Imroze Singh Goindval
To me, being a Public Scholar means moving knowledge out of paywalled journals and into kitchens, clinics and gurduars (places of worship). It’s designing questions with communities rather than about them; treating lived experience as theory-rich and holding myself accountable for usefulness, not just novelty. Rigour shows up as transparency and ethics; impact shows up as reduced stigma, earlier help-seeking and tools people actually use.
Research description
What does being a Public Scholar mean?
To me, being a Public Scholar means moving knowledge out of paywalled journals and into kitchens, clinics and gurduars (places of worship). It’s designing questions with communities rather than about them; treating lived experience as theory-rich and holding myself accountable for usefulness, not just novelty. Rigour shows up as transparency and ethics; impact shows up as reduced stigma, earlier help-seeking and tools people actually use. In practice, that means co-creating Panjabi resources, making everything open-access and iterating based on community feedback. It also means changing the university from within — recognizing plain-language videos and guides as legitimate scholarly outputs and mentoring peers to do knowledge translation well. Ultimately, a Public Scholar returns knowledge to the people whose stories make it possible — so research doesn’t just describe the world; it helps heal it.
In what ways do you think the PhD experience can be re-imagined with this Initiative?
The PhD can be re-imagined as a community co-lab, not a solo marathon. With PSI, I’d normalize structures that make scholarship legible and useful to Panjabi communities: (1) build Community Advisory Boards into programs from day one — budgeted for honoraria and translation; (2) treat transcreation (Panjabi-English videos, guides, WhatsApp blurbs) as core scholarly outputs, archived alongside the thesis; (3) require a plain-language and Panjabi summary of every chapter; (4) replace one traditional seminar with a community practicum hosted by partners; (5) allow mixed-format dissertations (articles and knowledge translation portfolio and reflection on ethics and power); (6) invite community reviewers to comment on relevance, not just methods and (7) add language access and culture-centred design modules (e.g., working with concepts like izzat (honour), seva (unconditional service), sangat (community), and incorporating story circles/faith-based venues such as gurduaras). A PSI-shaped PhD would measure success by rigour and resonance: do families understand it, can providers use it and does it create understanding? That’s the kind of training that prepares scholars to serve the public — within and beyond the university.
How do you envision connecting your PhD work with broader career possibilities?
I see my PhD as the launchpad for Kosh Health, a Panjabi Health Communication Lab that turns research into practical tools for families, clinicians and schools. In the near term I’ll work as a knowledge-translation lead in a health authority or large community agency, scaling Panjabi-English transcreation toolkits on mental disorders across communities — while teaching as a practice-focused faculty member. Kosh Health will anchor both paths: (1) a research-to-resources pipeline built from my PSI portfolio; (2) teaching and mentorship, including practice-based courses in culture-centred design, language access and CBPR, with community practica and (3) systems and policy advising, producing plain-language briefs and open educational resources that ministries and health authorities can adopt.

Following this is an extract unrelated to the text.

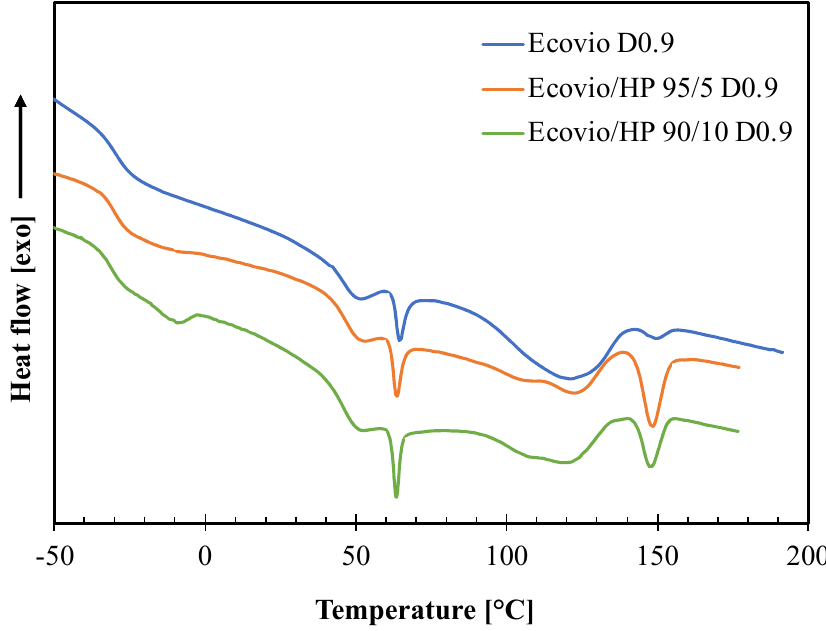
Figure 8. DSC thermograms of active films produced at different HP loadings (0, 5, 10 wt%) and draw − up speed equal to 0.9 m/min (D0.9). Table 6. DSC results of active films produced at different HP loadings (0, 5, 10 wt%) and draw ‐ up speed equal to 0.9 m/min (D0.9).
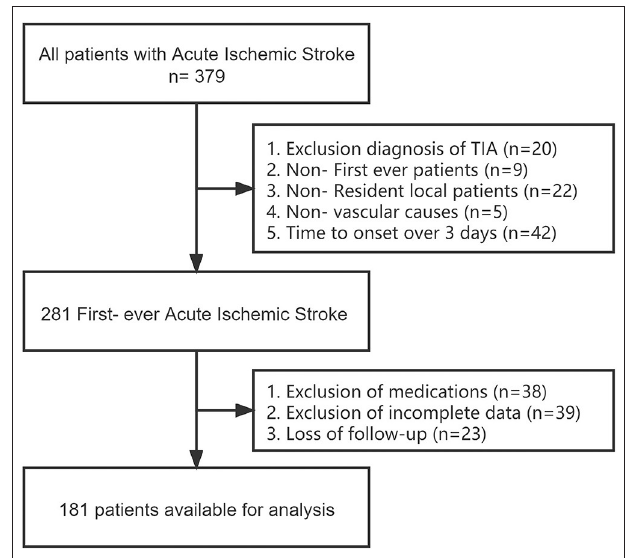
FIGURE 1 | Flowchart of participants’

How does your research engage with the larger community and social partners?
I work with Panjabi communities and service providers from the outset. We co-design plain-language, culturally resonant materials; test early drafts with a small advisory group and refine based on practical feedback. The resources are shared through everyday community settings (e.g., faith spaces, schools, clinics) and released open-access so others can adapt and use them. Whenever possible, I also offer brief “how to use this” sessions so frontline staff feel confident introducing the tools to families.
Why did you decide to pursue a graduate degree?

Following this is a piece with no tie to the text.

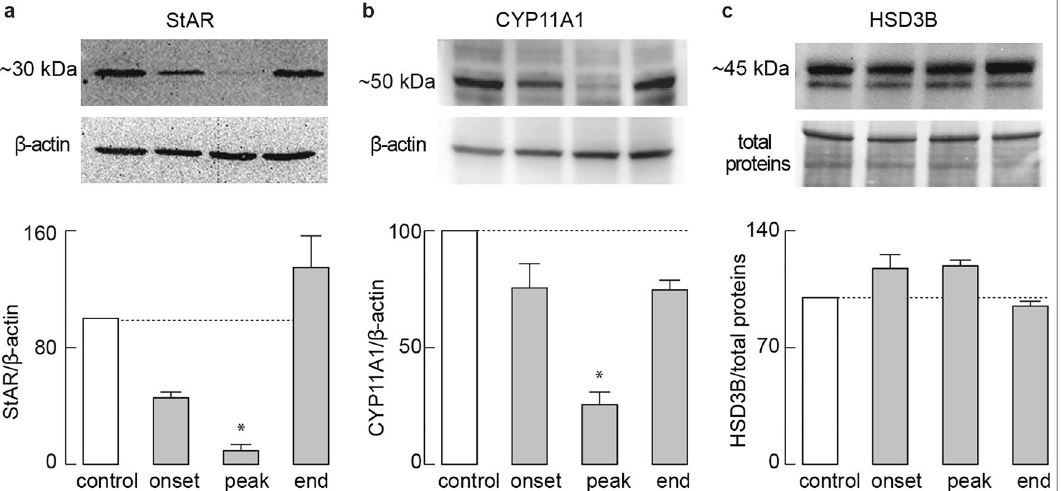
Figure 3. Effects of EAE on the expression profile of testicular steroidogenic pathway proteins. Pooled interstitial cells of 6 animals from each group were analyzed for StAR ( a ), CYP11A1 ( b ), and HSD3B ( c ) proteins via Western blot (40 μg proteins/well). For the quantification of HSD3B, the top bands (~ 45 kDa) were used. StAR and CYP11A1 were determined relative to β-actin, while HSD3B levels were determined relative to total protein stain. Top panels: representative blots (unprocessed images available in Supplementary figure). Bottom panels: mean ± SEM (from three Western blot experiment values), optical density values were normalized to the control group (100%).* P < 0.05, via Kruskal–Wallis test, followed by Dunn’s post hoc test. The figure was made using KaleidaGraph (version 4.1.0; http:// www. syner gy. com) and Illustrator (version 25.1.0; http:// www. adobe.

I pursued graduate study to turn frontline experience into structural change. As a medical interpreter and KT specialist, I saw how Panjabi families hit language, stigma, and system barriers. A PhD gives me the theory, methods, and partnerships to build practical tools, inform policy, and teach the next generation to do community-engaged, culturally safe public health.
Why did you choose to come to British Columbia and study at UBC?
UBC sits where my work needs to happen: Metro Vancouver’s large Panjabi communities, partners like Fraser Health/BC CDC and a public-health ecosystem.